What’s happened in the past with publicity and promotions for your books? Have you had assistance from your publishers or have you organised everything?
Strategic created a press release for me, and have also made up a book trailer on YouTube. My niece, knowing I’m definitely not very Internet savvy, created a fan page for me on Facebook. My sister and I have worked together making up bookmarks with Deception’s details, which we’ve left with the local bookstores, libraries, and handed out to people throughout the nearest shopping centres.

The bookstore I work for have given me a large window for promotional purposes, and we have posters of the book’s cover in store with ‘Coming Soon: Order Now’ signage. I was also interviewed and photographed for our local Messenger newspaper, which has garnered some interest in the book.

Have you done a book launch, book signings, spoken at literary events and festivals, or spoken on radio?
So far I haven’t been able to get the attention of radio stations, nor have I done any book signings. We have arranged a belated launch, complete with raffle, giveaways, book signing and balloons for children — we are just waiting on the stock to arrive before we can set a date.

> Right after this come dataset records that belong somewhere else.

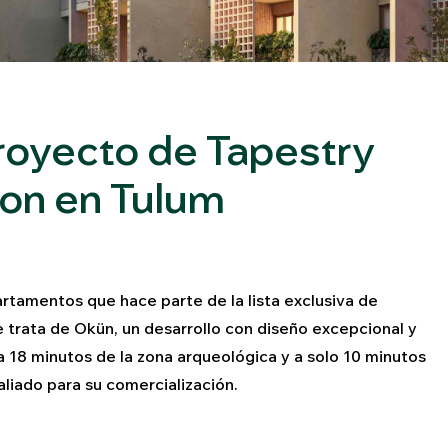
royecto de Tapestry
ton en Tulum
rtamentos que hace parte de la lista exclusiva de
e trata de Okün, un desarrollo con diseño excepcional y
 18 minutos de la zona arqueológica y a solo 10 minutos
 aliado para su comercialización.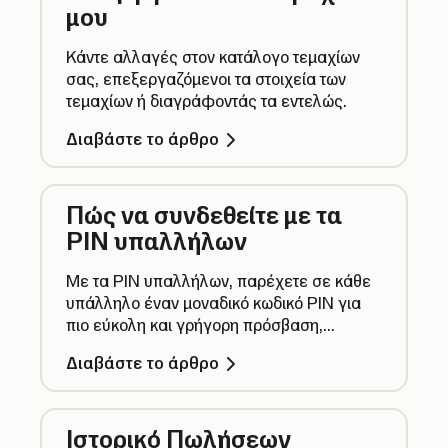
μου
Κάντε αλλαγές στον κατάλογο τεμαχίων
σας, επεξεργαζόμενοι τα στοιχεία των
τεμαχίων ή διαγράφοντάς τα εντελώς.
Διαβάστε το άρθρο
Πώς να συνδεθείτε με τα
PIN υπαλλήλων
Με τα PIN υπαλλήλων, παρέχετε σε κάθε
υπάλληλο έναν μοναδικό κωδικό PIN για
πιο εύκολη και γρήγορη πρόσβαση,
ταχύτερη εξυπηρέτηση και κατανομή
Διαβάστε το άρθρο
ευθύνης.
Ιστορικό Πωλήσεων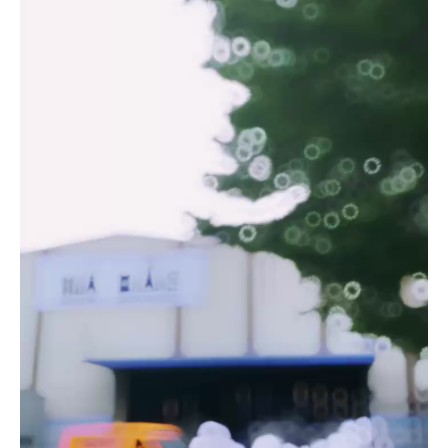
Video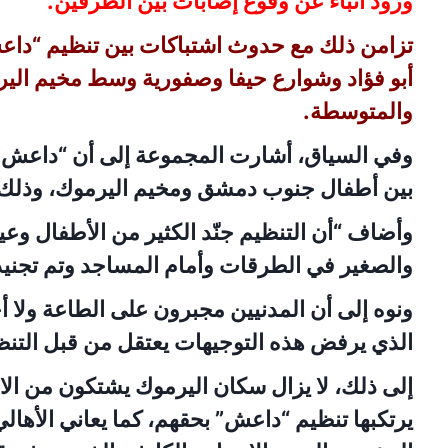
ورود أنباء عن وقوع إصابات بين الطرفين.
تزامن ذلك مع حدوث اشتباكات بين تنظيم “داع
أبو فؤاد وشوارع حيفا وصفورية وسط مخيم الير
والمتوسطة.
وفي السياق، أشارت المجموعة إلى أن “داعش” أخذ
بين أطفال جنوب دمشق ومخيم اليرموك، وذلك ل
وأضاف “أن التنظيم جنّد الكثير من الأطفال وع
والصغير في الطرقات وأمام المساجد وتم تجنيد
ونوه إلى أن المدنيين مجبرون على الطاعة ولا
الذي يرفض هذه التوجيهات يعتقل من قبل التنظ
إلى ذلك، لا يزال سكان اليرموك يشتكون من الا
يرتكبها تنظيم “داعش” بحقهم، كما يعاني الأه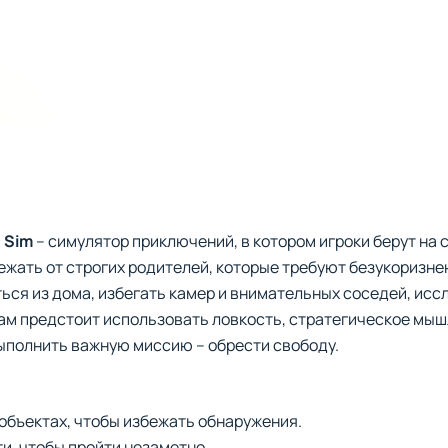
 Sim
– симулятор приключений, в котором игроки берут на 
ежать от строгих родителей, которые требуют безукоризне
ться из дома, избегать камер и внимательных соседей, исс
ам предстоит использовать ловкость, стратегическое мышл
ыполнить важную миссию – обрести свободу.
объектах, чтобы избежать обнаружения.
и, чтобы пройти незаметно.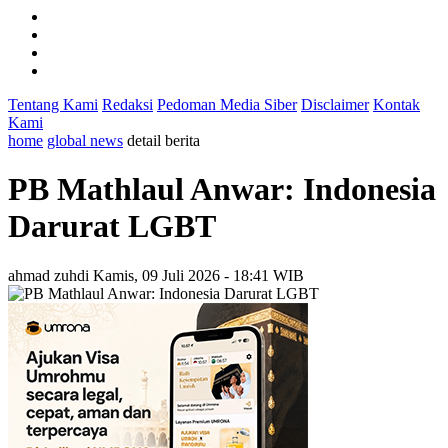
Tentang Kami
Redaksi
Pedoman Media Siber
Disclaimer
Kontak
Kami
home
global news
detail berita
PB Mathlaul Anwar: Indonesia
Darurat LGBT
ahmad zuhdi
Kamis, 09 Juli 2026 - 18:41 WIB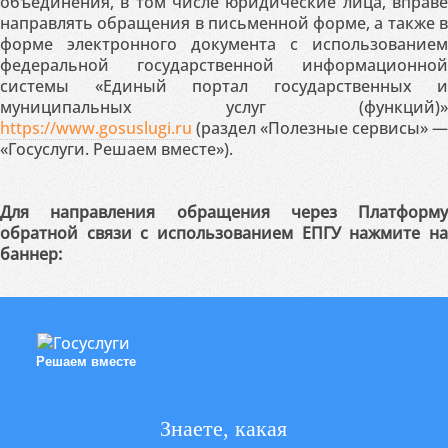
объединения, в том числе юридические лица, вправе
направлять обращения в письменной форме, а также в
форме электронного документа с использованием
федеральной государственной информационной
системы «Единый портал государственных и
муниципальных услуг (функций)»
https://www.gosuslugi.ru
(раздел «Полезные сервисы» —
«Госуслуги. Решаем вместе»).
Для направления обращения через Платформу
обратной связи с использованием ЕПГУ нажмите на
баннер:
Решаем вместе
Знаете, какая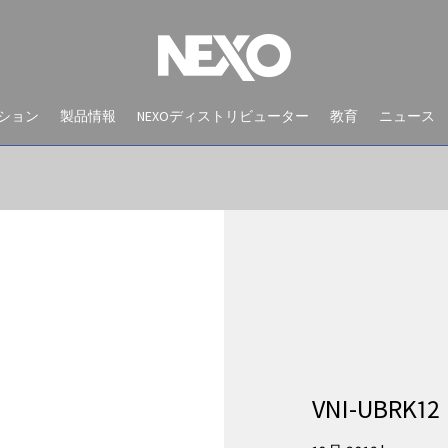
ション
製品情報
NEXOディストリビューター
教育
ニュース
NEWS AND EVENTS
VNI-UBRK12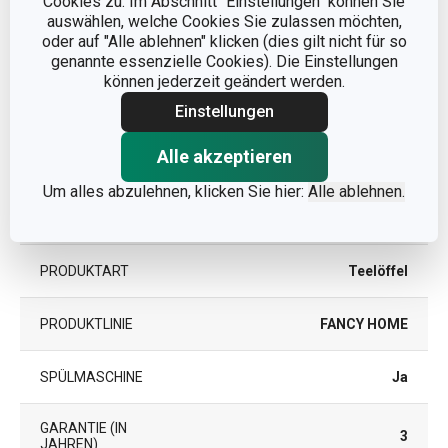
Cookies zu. Im Abschnitt "Einstellungen" können Sie
PRODUKTLÄNGE (CM)
14
auswählen, welche Cookies Sie zulassen möchten,
oder auf "Alle ablehnen" klicken (dies gilt nicht für so
genannte essenzielle Cookies). Die Einstellungen
können jederzeit geändert werden.
Andere Parameter
Einstellungen
KATEGORIE
Besteck
Alle akzeptieren
Um alles abzulehnen, klicken Sie hier:
Alle ablehnen.
Kunststoff, rostfreier
MATERIAL
Edelstahl
PRODUKTART
Teelöffel
PRODUKTLINIE
FANCY HOME
SPÜLMASCHINE
Ja
GARANTIE (IN
3
JAHREN)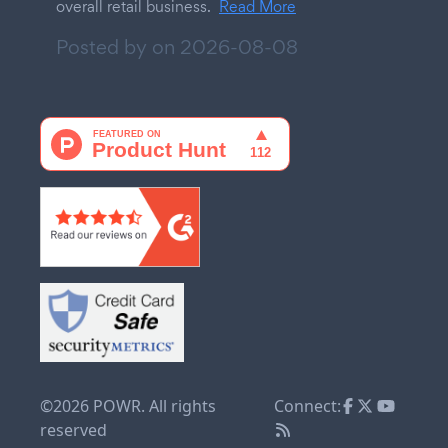
overall retail business.
Read More
Posted by on
2026-08-08
©2026 POWR. All rights
Connect:
reserved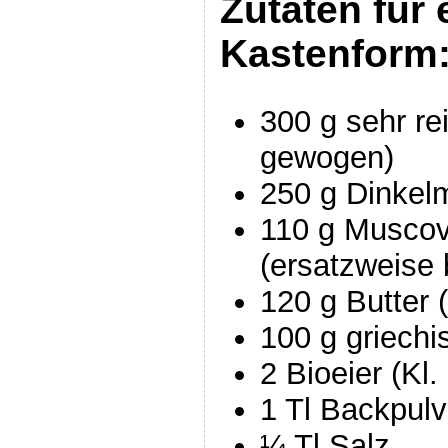
Zutaten für 
Kastenform
300 g sehr re
gewogen)
250 g Dinkel
110 g Musco
(ersatzweise
120 g Butter
100 g griechi
2 Bioeier (Kl.
1 Tl Backpulv
¼ Tl Salz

Have you spoken to schools or other groups?
Not as yet; it’s currently school holidays, so I am unable to contact anyone regarding speaking to the students. However, several schools have already stated their interest in having Deception included in the school curriculum for next year. When the holidays are over I’m going to be approaching the schools again, and will continue to do so, until I get an answer.

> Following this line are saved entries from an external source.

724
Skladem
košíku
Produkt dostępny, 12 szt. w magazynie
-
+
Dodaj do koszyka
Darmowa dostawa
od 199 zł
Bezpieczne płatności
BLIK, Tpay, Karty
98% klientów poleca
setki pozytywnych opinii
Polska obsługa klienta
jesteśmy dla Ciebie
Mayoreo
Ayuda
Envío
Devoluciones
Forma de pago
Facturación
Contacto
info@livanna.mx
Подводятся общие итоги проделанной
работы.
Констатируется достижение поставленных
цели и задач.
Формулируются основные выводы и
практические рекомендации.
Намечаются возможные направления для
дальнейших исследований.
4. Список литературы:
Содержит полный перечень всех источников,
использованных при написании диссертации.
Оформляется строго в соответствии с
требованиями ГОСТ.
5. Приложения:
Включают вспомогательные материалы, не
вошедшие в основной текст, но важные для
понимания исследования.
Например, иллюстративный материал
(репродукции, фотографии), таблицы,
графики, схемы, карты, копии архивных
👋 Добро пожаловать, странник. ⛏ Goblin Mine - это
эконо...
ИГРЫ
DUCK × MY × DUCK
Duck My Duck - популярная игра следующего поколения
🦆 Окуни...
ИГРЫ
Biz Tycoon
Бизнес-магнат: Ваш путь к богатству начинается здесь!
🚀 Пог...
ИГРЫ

I know you’re not very keen on online promotion, but how do you find online communities such as Goodreads?
Goodreads is fantastic. I’ve joined several online communities, such as Elfwood and Authors Den, but I have found Goodreads to be by far the best. The interaction is fun, informative, and nobody is excluded as you can sometimes feel on certain sites. It was my friend in America who introduced me to Goodreads, and I’d been on it for a week or so I think, when I was contacted by Mandy and invited to the Aussie Reads section. I’m not very confident with the internet, but Goodreads has been invaluable.